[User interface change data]
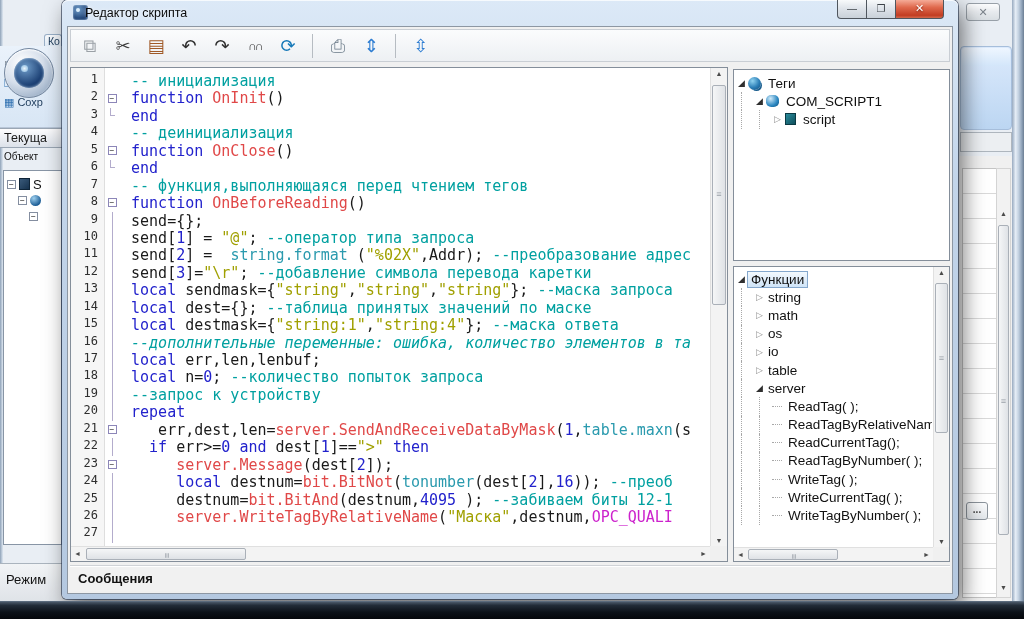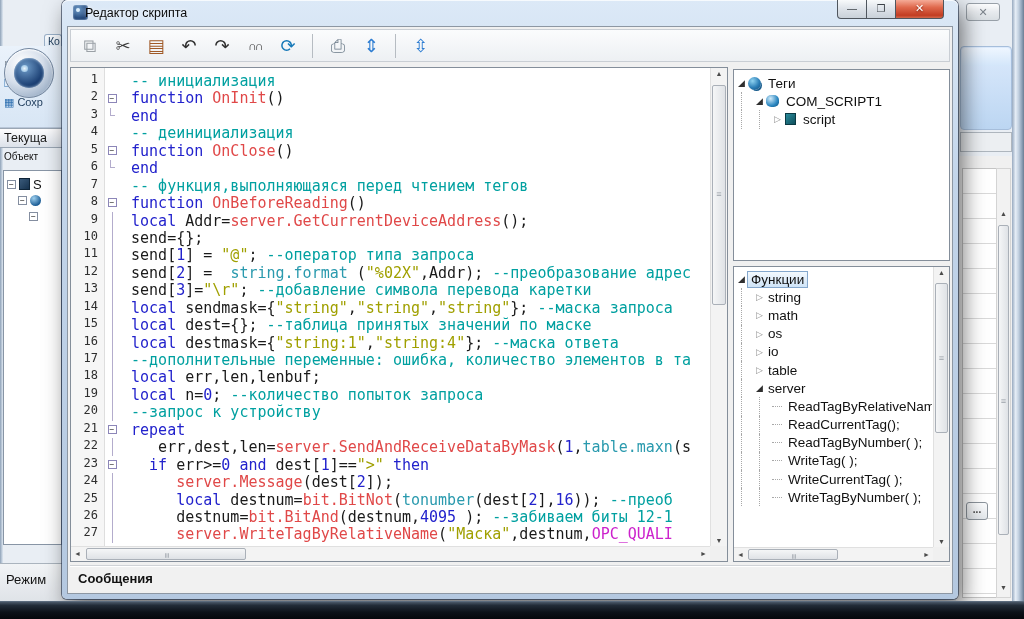--- a/index.html
+++ b/index.html
@@ -384,29 +384,28 @@
         </div>
       <div class="codearea" id="codearea">
           <div class="ln"><span style="color: rgb(0, 160, 160);"> -- инициализация</span></div>
           <div class="ln"><span style="color: rgb(34, 34, 204);"> function</span><span style="color: rgb(26, 26, 26);"> </span><span style="color: rgb(224, 72, 72);">OnInit</span><span style="color: rgb(26, 26, 26);">()</span></div>
           <div class="ln"><span style="color: rgb(34, 34, 204);"> end</span></div>
           <div class="ln"><span style="color: rgb(0, 160, 160);"> -- деинициализация</span></div>
           <div class="ln"><span style="color: rgb(34, 34, 204);"> function</span><span style="color: rgb(26, 26, 26);"> </span><span style="color: rgb(224, 72, 72);">OnClose</span><span style="color: rgb(26, 26, 26);">()</span></div>
           <div class="ln"><span style="color: rgb(34, 34, 204);"> end</span></div>
           <div class="ln"><span style="color: rgb(0, 160, 160);"> -- функция,выполняющаяся перед чтением тегов</span></div>
           <div class="ln"><span style="color: rgb(34, 34, 204);"> function</span><span style="color: rgb(26, 26, 26);"> </span><span style="color: rgb(224, 72, 72);">OnBeforeReading</span><span style="color: rgb(26, 26, 26);">()</span></div>
-          <div class="ln"><span style="color: rgb(34, 34, 204);"> local</span><span style="color: rgb(26, 26, 26);"> Addr=</span><span style="color: rgb(224, 72, 72);">server.GetCurrentDeviceAddress</span><span style="color: rgb(26, 26, 26);">();</span></div>
           <div class="ln"><span style="color: rgb(26, 26, 26);"> send={};</span></div>
           <div class="ln"><span style="color: rgb(26, 26, 26);"> send[</span><span style="color: rgb(34, 34, 204);">1</span><span style="color: rgb(26, 26, 26);">] = </span><span style="color: rgb(160, 160, 0);">"@"</span><span style="color: rgb(26, 26, 26);">; </span><span style="color: rgb(0, 160, 160);">--оператор типа запроса</span></div>
           <div class="ln"><span style="color: rgb(26, 26, 26);"> send[</span><span style="color: rgb(34, 34, 204);">2</span><span style="color: rgb(26, 26, 26);">] =  </span><span style="color: rgb(42, 154, 174);">string.format</span><span style="color: rgb(26, 26, 26);"> (</span><span style="color: rgb(160, 160, 0);">"%02X"</span><span style="color: rgb(26, 26, 26);">,Addr); </span><span style="color: rgb(0, 160, 160);">--преобразование адрес</span></div>
           <div class="ln"><span style="color: rgb(26, 26, 26);"> send[</span><span style="color: rgb(34, 34, 204);">3</span><span style="color: rgb(26, 26, 26);">]=</span><span style="color: rgb(160, 160, 0);">"\r"</span><span style="color: rgb(26, 26, 26);">; </span><span style="color: rgb(0, 160, 160);">--добавление символа перевода каретки</span></div>
           <div class="ln"><span style="color: rgb(34, 34, 204);"> local</span><span style="color: rgb(26, 26, 26);"> sendmask={</span><span style="color: rgb(160, 160, 0);">"string"</span><span style="color: rgb(26, 26, 26);">,</span><span style="color: rgb(160, 160, 0);">"string"</span><span style="color: rgb(26, 26, 26);">,</span><span style="color: rgb(160, 160, 0);">"string"</span><span style="color: rgb(26, 26, 26);">}; </span><span style="color: rgb(0, 160, 160);">--маска запроса</span></div>
           <div class="ln"><span style="color: rgb(34, 34, 204);"> local</span><span style="color: rgb(26, 26, 26);"> dest={}; </span><span style="color: rgb(0, 160, 160);">--таблица принятых значений по маске</span></div>
           <div class="ln"><span style="color: rgb(34, 34, 204);"> local</span><span style="color: rgb(26, 26, 26);"> destmask={</span><span style="color: rgb(160, 160, 0);">"string:1"</span><span style="color: rgb(26, 26, 26);">,</span><span style="color: rgb(160, 160, 0);">"string:4"</span><span style="color: rgb(26, 26, 26);">}; </span><span style="color: rgb(0, 160, 160);">--маска ответа</span></div>
-          <div class="ln"><span style="color: rgb(0, 160, 160);"> --дополнительные переменные: ошибка, количество элементов в та</span></div>
+          <div class="ln"><span style="color: rgb(0, 160, 160); font-style: italic;"> --дополнительные переменные: ошибка, количество элементов в та</span></div>
           <div class="ln"><span style="color: rgb(34, 34, 204);"> local</span><span style="color: rgb(26, 26, 26);"> err,len,lenbuf;</span></div>
           <div class="ln"><span style="color: rgb(34, 34, 204);"> local</span><span style="color: rgb(26, 26, 26);"> n=</span><span style="color: rgb(34, 34, 204);">0</span><span style="color: rgb(26, 26, 26);">; </span><span style="color: rgb(0, 160, 160);">--количество попыток запроса</span></div>
           <div class="ln"><span style="color: rgb(0, 160, 160);"> --запрос к устройству</span></div>
           <div class="ln"><span style="color: rgb(34, 34, 204);"> repeat</span></div>
           <div class="ln"><span style="color: rgb(26, 26, 26);">    err,dest,len=</span><span style="color: rgb(224, 72, 72);">server.SendAndReceiveDataByMask</span><span style="color: rgb(26, 26, 26);">(</span><span style="color: rgb(34, 34, 204);">1</span><span style="color: rgb(26, 26, 26);">,</span><span style="color: rgb(42, 154, 174);">table.maxn</span><span style="color: rgb(26, 26, 26);">(s</span></div>
           <div class="ln"><span style="color: rgb(26, 26, 26);">   </span><span style="color: rgb(34, 34, 204);">if</span><span style="color: rgb(26, 26, 26);"> err&gt;=</span><span style="color: rgb(34, 34, 204);">0</span><span style="color: rgb(26, 26, 26);"> </span><span style="color: rgb(34, 34, 204);">and</span><span style="color: rgb(26, 26, 26);"> dest[</span><span style="color: rgb(34, 34, 204);">1</span><span style="color: rgb(26, 26, 26);">]==</span><span style="color: rgb(160, 160, 0);">"&gt;"</span><span style="color: rgb(26, 26, 26);"> </span><span style="color: rgb(34, 34, 204);">then</span></div>
           <div class="ln"><span style="color: rgb(26, 26, 26);">      </span><span style="color: rgb(224, 72, 72);">server.Message</span><span style="color: rgb(26, 26, 26);">(dest[</span><span style="color: rgb(34, 34, 204);">2</span><span style="color: rgb(26, 26, 26);">]);</span></div>
           <div class="ln"><span style="color: rgb(26, 26, 26);">      </span><span style="color: rgb(34, 34, 204);">local</span><span style="color: rgb(26, 26, 26);"> destnum=</span><span style="color: rgb(224, 72, 72);">bit.BitNot</span><span style="color: rgb(26, 26, 26);">(</span><span style="color: rgb(42, 154, 174);">tonumber</span><span style="color: rgb(26, 26, 26);">(dest[</span><span style="color: rgb(34, 34, 204);">2</span><span style="color: rgb(26, 26, 26);">],</span><span style="color: rgb(34, 34, 204);">16</span><span style="color: rgb(26, 26, 26);">)); </span><span style="color: rgb(0, 160, 160);">--преоб</span></div>
           <div class="ln"><span style="color: rgb(26, 26, 26);">      destnum=</span><span style="color: rgb(224, 72, 72);">bit.BitAnd</span><span style="color: rgb(26, 26, 26);">(destnum,</span><span style="color: rgb(34, 34, 204);">4095</span><span style="color: rgb(26, 26, 26);"> ); </span><span style="color: rgb(0, 160, 160);">--забиваем биты 12-1</span></div>
           <div class="ln"><span style="color: rgb(26, 26, 26);">      </span><span style="color: rgb(224, 72, 72);">server.WriteTagByRelativeName</span><span style="color: rgb(26, 26, 26);">(</span><span style="color: rgb(160, 160, 0);">"Маска"</span><span style="color: rgb(26, 26, 26);">,destnum,</span><span style="color: rgb(204, 34, 204);">OPC_QUALI</span></div>
@@ -483,20 +482,26 @@
           </div>
           <div class="trw">
             <span class="guide"></span>
             <span class="exp-open">◢</span>
             <span class="tlabel">server</span>
           </div>
           <div class="trw">
             <span class="guide"></span>
             <span class="guide"></span>
             <span class="dash"></span>
+            <span class="tlabel">ReadTag( );</span>
+          </div>
+          <div class="trw">
+            <span class="guide"></span>
+            <span class="guide"></span>
+            <span class="dash"></span>
             <span class="tlabel">ReadTagByRelativeName( );</span>
           </div>
           <div class="trw">
             <span class="guide"></span>
             <span class="guide"></span>
             <span class="dash"></span>
             <span class="tlabel">ReadCurrentTag();</span>
           </div>
           <div class="trw">
             <span class="guide"></span>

DESCRIPTION OF THE TASK:
For each line in the records that contains the word "tlabel", make a copy.

EXPECTED ANSWER:
             <span class="tlabel">server</span>
+            <span class="tlabel">ReadTag( );</span>
             <span class="tlabel">ReadTagByRelativeName( );</span>
             <span class="tlabel">ReadCurrentTag();</span>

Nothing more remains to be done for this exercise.